[Data provided — start]
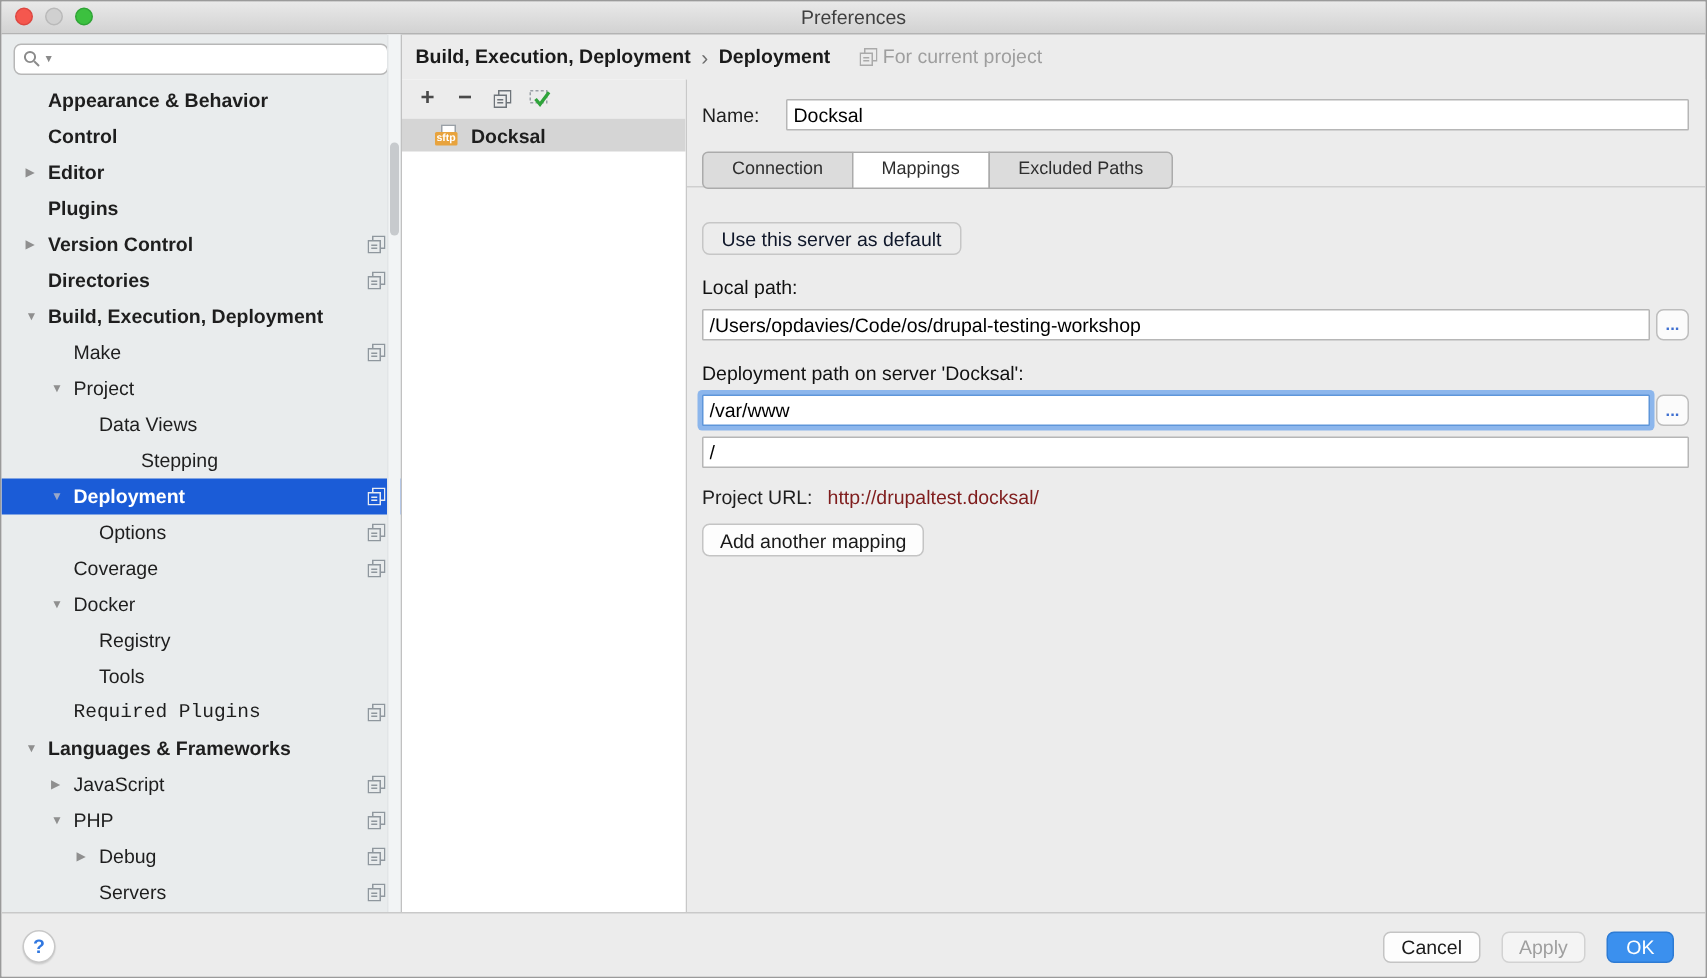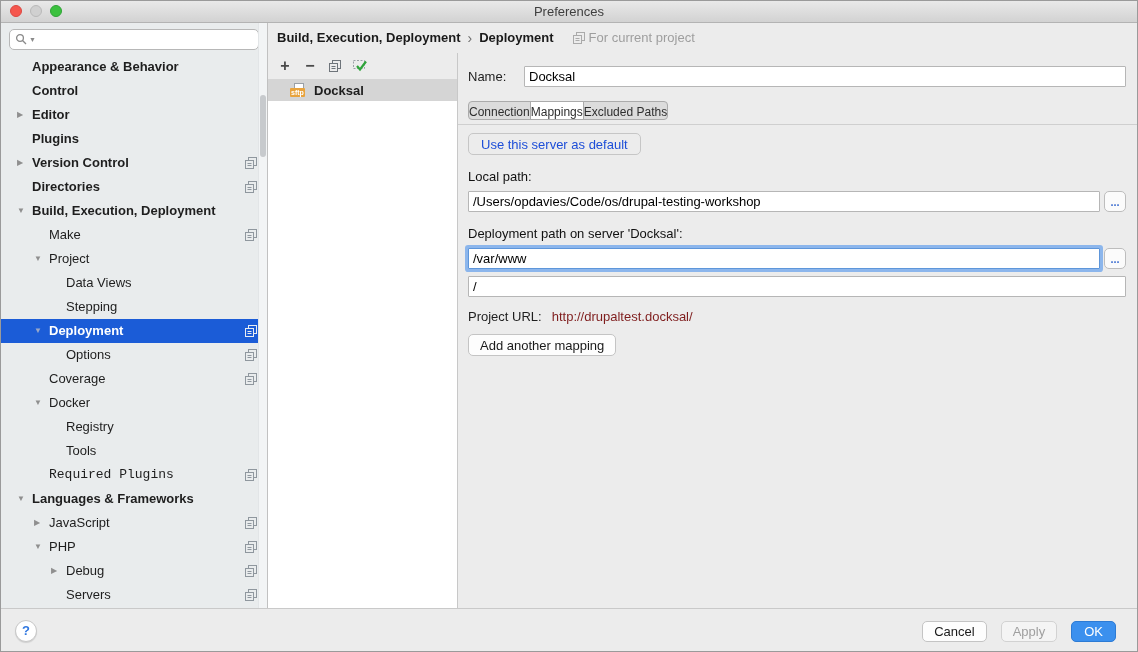--- a/index.html
+++ b/index.html
@@ -61,26 +61,26 @@
 
   
   .content { flex:1; background:#ececec; padding:13px 11px 0 10px; min-width:0; }
   .name-row { display:flex; align-items:center; height:21px; }
   .name-row label { width:56px; flex:none; }
   .text-field { height:21px; border:1px solid #b6b6b6; background:#fff; font-family:inherit; font-size:13px; padding:0 4px; outline:none; border-radius:1px; color:#000; }
   .name-input { flex:1; }
   .tabs-row { margin-top:14px; height:24px; position:relative; }
   .tabs-row::after { content:""; position:absolute; left:-10px; right:-11px; bottom:0; border-bottom:1px solid #cfcfcf; }
   .tabs { display:inline-flex; position:relative; z-index:1; }
-  .tab { height:19px; line-height:20px; padding:0 0; font-size:12px; color:#2e2e2e; background:#dcdcdc; border:1px solid #ababab; margin-left:-1px; cursor:default; }
+  .tab { height:25px; line-height:20px; padding:0 19px; font-size:12px; color:#2e2e2e; background:#dcdcdc; border:1px solid #ababab; margin-left:-1px; cursor:default; }
   .tab:first-child { border-radius:4px 0 0 4px; margin-left:0; }
   .tab:last-child { border-radius:0 4px 4px 0; }
   .tab.active { background:#ffffff; }
   .soft-btn { font-family:inherit; font-size:13px; height:22px; border-radius:5px; border:1px solid #c6c6c6; background:transparent; padding:0 12px; color:#1a1a1a; }
-  .default-btn { margin-top:8px; display:block; color:#1d4ed8; }
+  .default-btn { margin-top:23px; display:block; color:#0f172a; }
   .field-label { margin-top:14px; color:#111; }
   .field-row { margin-top:7px; display:flex; align-items:center; gap:4px; }
   .field-row .text-field { flex:1; }
   .browse-btn { width:22px; height:21px; flex:none; border:1px solid #bdbdbd; border-radius:5px; background:#fbfbfb; color:#3e6fd0; font-weight:700; font-size:11px; line-height:12px; font-family:inherit; }
   .text-field.focused { border:1px solid #5e96da; box-shadow:0 0 0 3px #8cb6ec; }
   .url-row { margin-top:12px; display:flex; align-items:center; gap:10px; }
   .link { color:#7f1d1d; text-decoration:none; }
   .white-btn { font-family:inherit; font-size:13px; height:22px; border-radius:5px; border:1px solid #c4c4c4; background:#fdfdfd; padding:0 11px; color:#1a1a1a; }
   .add-mapping { margin-top:10px; display:block; }
 
@@ -176,21 +176,21 @@
             </span>
           </div>
           <div class="tree-row" style="padding-left: 31px;">
             <span class="arrow">▼</span>
             <span class="tree-label">Project</span>
           </div>
           <div class="tree-row" style="padding-left: 48px;">
             <span class="arrow"></span>
             <span class="tree-label">Data Views</span>
           </div>
-          <div class="tree-row" style="padding-left: 48px;">
+          <div class="tree-row" style="padding-left: 48px; margin-left: 28px;">
             <span class="arrow"></span>
             <span class="tree-label">Stepping</span>
           </div>
           <div class="tree-row selected bold" style="padding-left: 31px;">
             <span class="arrow">▼</span>
             <span class="tree-label">Deployment</span>
             <span class="badge-icon">
               <svg width="12" height="12" viewBox="0 0 12 12">
                 <rect x="3.5" y="0.5" width="8" height="8" fill="none" stroke="currentColor"></rect>
                 <rect x="0.5" y="3.5" width="8" height="8" style="fill:var(--row-bg,#e9eced)" stroke="currentColor"></rect>

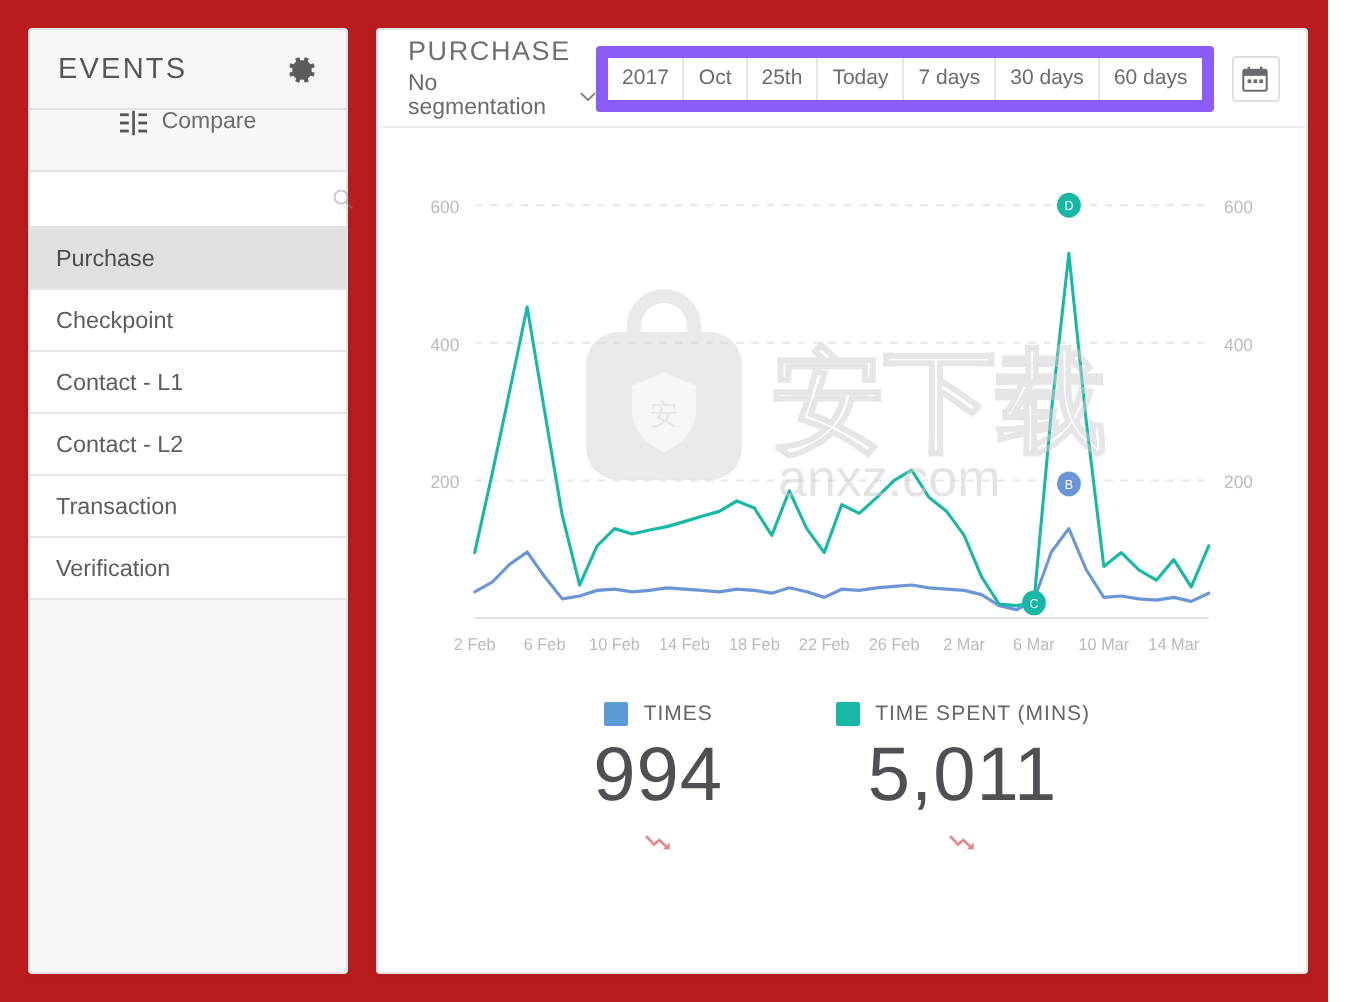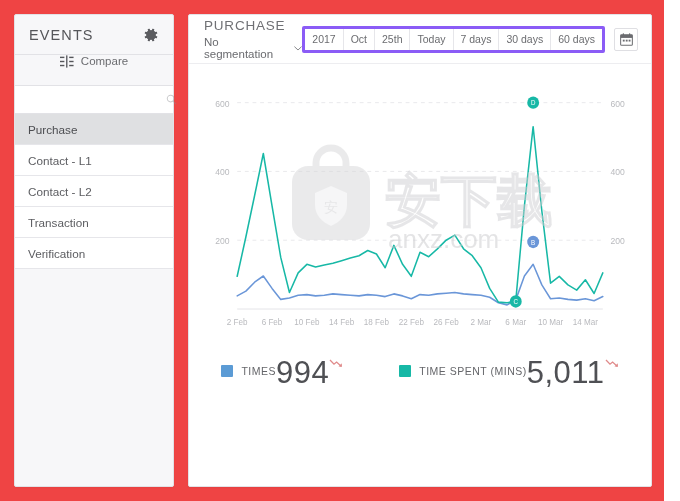--- a/index.html
+++ b/index.html
@@ -5,21 +5,21 @@
   * { box-sizing: border-box; margin: 0; padding: 0; }
   html, body {
     width: 680px; height: 501px;
     background: #ffffff;
     font-family: "Liberation Sans", "DejaVu Sans", sans-serif;
     overflow: hidden;
   }
   .app {
     position: relative;
     width: 664px; height: 501px;
-    background: #ef4444;
+    background: #b91c1c;
     display: flex;
     padding: 14px 12px 14px 14px;
     gap: 14px;
   }
 
   
   .sidebar {
     width: 160px;
     background: #f7f7f9;
     border: 1px solid #e2e2e6;
@@ -114,21 +114,21 @@
   }
   .segmentation {
     display: flex; align-items: center; gap: 17px;
     font-size: 11.5px; color: #6a6b6f; cursor: pointer;
   }
   .chev { width: 8px; height: 5px; display: block; }
 
   .range-wrap { display: flex; align-items: center; gap: 9px; }
   .range-group {
     display: flex;
-    border: 3px solid #8b5cf6;
+    border: 6px solid #8b5cf6;
     border-radius: 2px;
     overflow: hidden;
     background: #fff;
   }
   .range-btn {
     font-size: 10.5px;
     color: #6b6c70;
     padding: 4px 7px;
     border-right: 1px solid #e6e6ea;
     background: #fff;
@@ -159,26 +159,26 @@
 
   
   .stats {
     flex: 1;
     display: flex;
     align-items: flex-start;
     justify-content: center;
     gap: 56px;
     padding-top: 12px;
   }
-  .stat { display: flex; flex-direction: row; }
+  .stat { display: flex; flex-direction: column; align-items: center; }
   .stat-head { display: flex; align-items: center; gap: 8px; }
   .swatch { width: 12px; height: 12px; border-radius: 1px; display:block; }
   .stat-label { font-size: 10.5px; letter-spacing: .5px; color: #65666a; }
   .stat-value {
-    font-size: 31px; color: #4f5054; font-weight: normal;
+    font-size: 38px; color: #4f5054; font-weight: normal;
     margin-top: 4px; letter-spacing: .5px;
   }
   .trend { margin-top: 3px; }
 </style>
 </head>
 <body>
 
 <div class="app">
 
   <div class="sidebar">
@@ -213,20 +213,23 @@
         <svg class="search-icon" viewBox="0 0 12 12" aria-hidden="true">
           <circle cx="5" cy="5" r="3.6" fill="none" stroke="#8b8c90" stroke-width="1.1"></circle>
           <line x1="7.7" y1="7.7" x2="11" y2="11" stroke="#8b8c90" stroke-width="1.1"></line>
         </svg>
       </span>
     </div>
 
     <div class="event-list">
       <div class="event-item active">
           <span>Purchase</span>
+        </div>
+      <div class="event-item">
+          <span>Checkpoint</span>
         </div>
       <div class="event-item">
           <span>Contact - L1</span>
         </div>
       <div class="event-item">
           <span>Contact - L2</span>
         </div>
       <div class="event-item">
           <span>Transaction</span>
         </div>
[Data provided — finish]
Directive — Set down, exactly as they appear above, all lines from the one that has "background: #f7f7f9;" down to the one that has "center; gap: 8px;", including those two and no others.

Exercise output —
     background: #f7f7f9;
     border: 1px solid #e2e2e6;
@@ -114,21 +114,21 @@
   }
   .segmentation {
     display: flex; align-items: center; gap: 17px;
     font-size: 11.5px; color: #6a6b6f; cursor: pointer;
   }
   .chev { width: 8px; height: 5px; display: block; }
 
   .range-wrap { display: flex; align-items: center; gap: 9px; }
   .range-group {
     display: flex;
-    border: 3px solid #8b5cf6;
+    border: 6px solid #8b5cf6;
     border-radius: 2px;
     overflow: hidden;
     background: #fff;
   }
   .range-btn {
     font-size: 10.5px;
     color: #6b6c70;
     padding: 4px 7px;
     border-right: 1px solid #e6e6ea;
     background: #fff;
@@ -159,26 +159,26 @@
 
   
   .stats {
     flex: 1;
     display: flex;
     align-items: flex-start;
     justify-content: center;
     gap: 56px;
     padding-top: 12px;
   }
-  .stat { display: flex; flex-direction: row; }
+  .stat { display: flex; flex-direction: column; align-items: center; }
   .stat-head { display: flex; align-items: center; gap: 8px; }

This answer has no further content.